■ Your task ■
Using the entries below, write out the line with "index pip: (174, 269)", the line with "middle mcp: (396, 268)", and every line in between, exactly as each is written.

■ Extracted data ■

#####

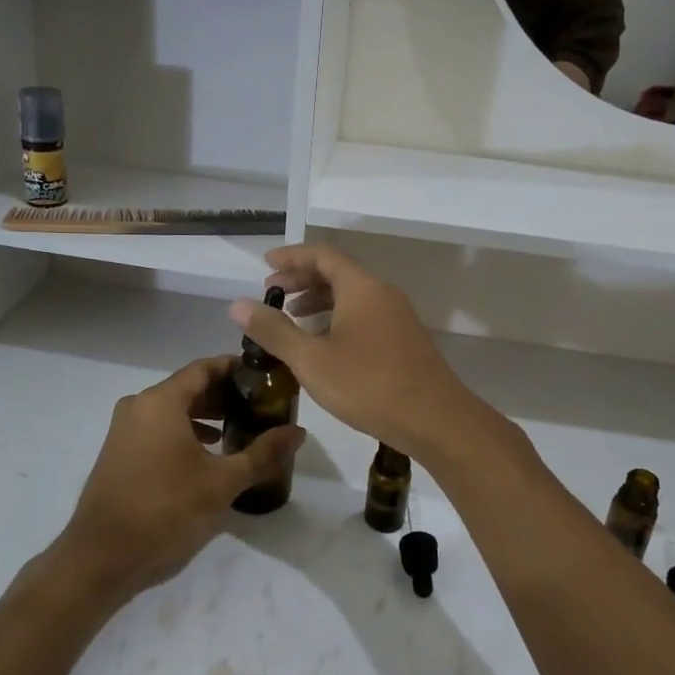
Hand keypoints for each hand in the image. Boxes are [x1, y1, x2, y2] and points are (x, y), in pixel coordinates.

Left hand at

#####

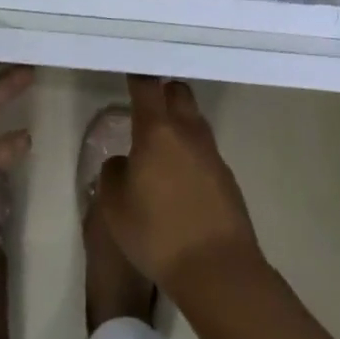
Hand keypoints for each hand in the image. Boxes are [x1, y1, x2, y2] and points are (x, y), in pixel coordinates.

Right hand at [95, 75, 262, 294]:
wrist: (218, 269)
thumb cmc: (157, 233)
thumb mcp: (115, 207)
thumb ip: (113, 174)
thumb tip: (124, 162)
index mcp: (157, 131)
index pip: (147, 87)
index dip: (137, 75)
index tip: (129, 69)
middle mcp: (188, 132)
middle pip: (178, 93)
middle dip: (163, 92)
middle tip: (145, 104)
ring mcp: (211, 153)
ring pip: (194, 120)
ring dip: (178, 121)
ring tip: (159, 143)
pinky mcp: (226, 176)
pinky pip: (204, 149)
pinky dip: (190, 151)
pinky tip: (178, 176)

#####

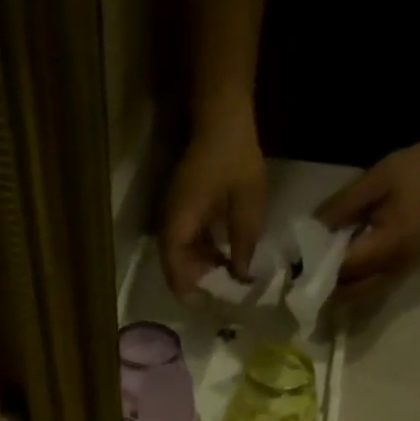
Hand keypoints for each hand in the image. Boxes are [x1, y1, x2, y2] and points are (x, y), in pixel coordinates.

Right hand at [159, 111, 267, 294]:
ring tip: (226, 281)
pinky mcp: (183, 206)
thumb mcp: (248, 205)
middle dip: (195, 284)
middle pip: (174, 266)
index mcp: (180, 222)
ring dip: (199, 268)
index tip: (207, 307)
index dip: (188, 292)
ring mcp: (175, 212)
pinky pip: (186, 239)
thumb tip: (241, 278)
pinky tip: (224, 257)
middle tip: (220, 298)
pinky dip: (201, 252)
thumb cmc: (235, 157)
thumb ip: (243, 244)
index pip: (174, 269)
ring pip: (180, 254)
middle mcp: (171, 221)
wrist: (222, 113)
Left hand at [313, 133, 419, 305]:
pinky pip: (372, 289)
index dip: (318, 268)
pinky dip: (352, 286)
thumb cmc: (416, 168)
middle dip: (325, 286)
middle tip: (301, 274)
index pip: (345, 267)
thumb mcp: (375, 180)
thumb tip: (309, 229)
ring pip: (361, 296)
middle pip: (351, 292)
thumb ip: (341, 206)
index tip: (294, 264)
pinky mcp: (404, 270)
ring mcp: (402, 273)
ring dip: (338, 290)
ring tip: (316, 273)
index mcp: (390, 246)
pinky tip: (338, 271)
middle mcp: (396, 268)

#####

■ Exercise result ■
index pip: (174, 269)
ring pip: (180, 254)
middle mcp: (171, 221)
wrist: (222, 113)
Left hand at [313, 133, 419, 305]:
pinky pip: (372, 289)
index dip: (318, 268)
pinky dip: (352, 286)
thumb cmc: (416, 168)
middle dip: (325, 286)
middle tip: (301, 274)
index pip: (345, 267)
thumb mcp: (375, 180)
thumb tip: (309, 229)
ring pip: (361, 296)
middle pip: (351, 292)
thumb ip: (341, 206)
index tip: (294, 264)
pinky mcp: (404, 270)
ring mcp: (402, 273)
ring dip: (338, 290)
ring tip: (316, 273)
index mcp: (390, 246)
pinky tip: (338, 271)
middle mcp: (396, 268)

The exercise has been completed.